I would like to give you an update on our progress in the search for a new head of school.


By the end of June the Search Committee and our consultants (name deleted) completed an outreach program designed to contact our many constituencies to get their advice and input. That effort resulted in our having had personal contact with almost 300 individuals through one-on-one interviews and small group meetings with current trustees; key faculty and staff members; some student leaders; and selected former trustees, alumni and parents. It also included receptions for alumni and parents in six cities. In addition, we have been receiving useful input through the special "Head of School Search" section of the school website. We very much appreciate the thoughtful participation of so many individuals in this important process.

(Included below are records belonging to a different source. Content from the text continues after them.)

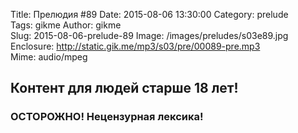 Title: Прелюдия #89
Date: 2015-08-06 13:30:00
Category: prelude  
Tags: gikme
Author: gikme  
Slug: 2015-08-06-prelude-89
Image: /images/preludes/s03e89.jpg
Enclosure: http://static.gik.me/mp3/s03/pre/00089-pre.mp3  
Mime: audio/mpeg

## Контент для людей старше 18 лет!

### ОСТОРОЖНО! Нецензурная лексика!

By the end of July we completed the job description which forms the foundation for our evaluation of candidates and which we have been using to market the position. [Consultant] has been leading our efforts to identify and develop a pool of candidates. Since early August the Search Committee and [consultant] have met formally three times to discuss the candidate pool and most recently to begin to make decisions about the specific individuals we plan to interview. We are pleased with the size, quality and diversity of the pool. The response to our search indicates that [the school] is held in high regard in the marketplace, and while there are a number of other boarding school searches in progress, we are satisfied that we will be able to engage the candidates we seek out.


We are on schedule to begin interviewing first-round candidates by the end of October and to meet our target of being able to select the new head of school early next year.


I recommend that you check the school website for timely updates on the process and the opportunity for you to provide input. But please do not hesitate to contact me directly at [e-mail deleted] if you have any questions or want to provide any constructive guidance.

So far, I'm really liking the tone being set. There's some transparency, a sense that not only are they gathering input, but they are actually considering it as well.

As for the public school search, well, either they have taken no steps to begin the process, or they just aren't going to tell us about it. There's no indication on the website, the many communications home about everything else under the sun don't inform us of what is going on.

I'm not posting this to dump on the public schools, but I get frustrated by the lack of openness. The public district will be throwing money at the search and probably hiring a consultant (they hire consultants for everything, so this will be no exception). The public school arguably has an easier time of gathering input, as all the parents live here.

If there was one influence I could have at this point, it would be to get the schools far more transparent and more receptive to the opinions of the community.